- **Work instructions**:
The answer should be each line from the entries below that has the word "לבדוק" in it.

Given data START

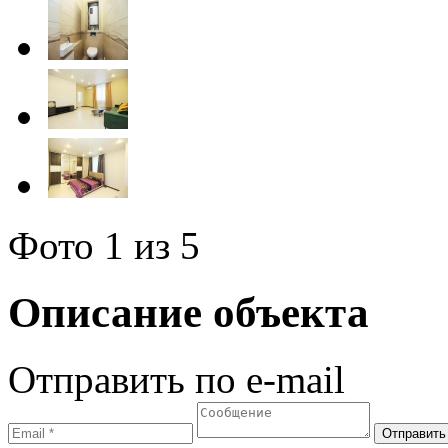
Фото
1
из 5
Описание объекта
Отправить по e-mail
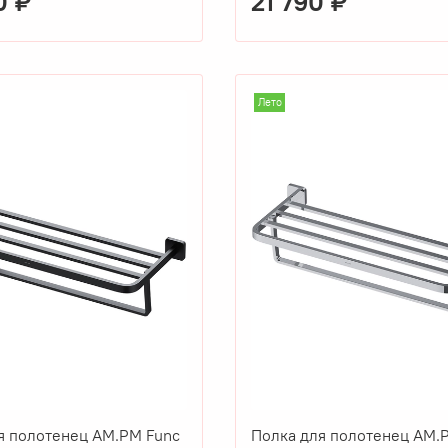
0 ₽
21 790 ₽
Лето
я полотенец AM.PM Func
Полка для полотенец AM.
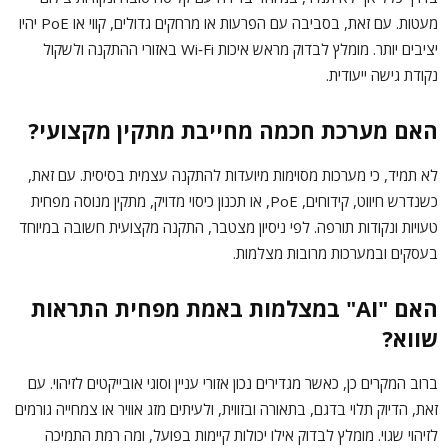
מעטות. עם זאת, בסביבה עם הפרעות או מרחקים גדולים, קווי או PoE יהיו
יציבים יותר. מומלץ לבדוק מראש איכות Wi‑Fi באזורי ההתקנה ולשקול
נקודת גישה ייעודית.
האם מערכת חכמה מחייבת מתקין מקצועי?
לא תמיד, כי מערכות מסוימות מיועדות להתקנה עצמית בסיסית. עם זאת,
כשנדרש חיווט, קידוחים, PoE, או תכנון כיסוי מדויק, מתקין מנוסה מפחית
טעויות ונקודות תורפה. לפי ניסיון מצטבר, התקנה מקצועית חשובה במיוחד
בעסקים ובמערכות מרובות מצלמות.
האם "AI" במצלמות באמת מפחית התראות
שווא?
ברוב המקרים כן, כאשר מגדירים נכון אזורי עניין וסוגי אובייקטים לזיהוי. עם
זאת, הדיוק תלוי בדגם, בתאורה ובזווית, ולעיתים מזג אוויר או צמחייה גורמים
לזיהוי שגוי. מומלץ לבדוק אילו יכולות קיימות בפועל, ומה רמת התמיכה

Given data END

- **The answer**:
יציבים יותר. מומלץ לבדוק מראש איכות Wi‑Fi באזורי ההתקנה ולשקול
לזיהוי שגוי. מומלץ לבדוק אילו יכולות קיימות בפועל, ומה רמת התמיכה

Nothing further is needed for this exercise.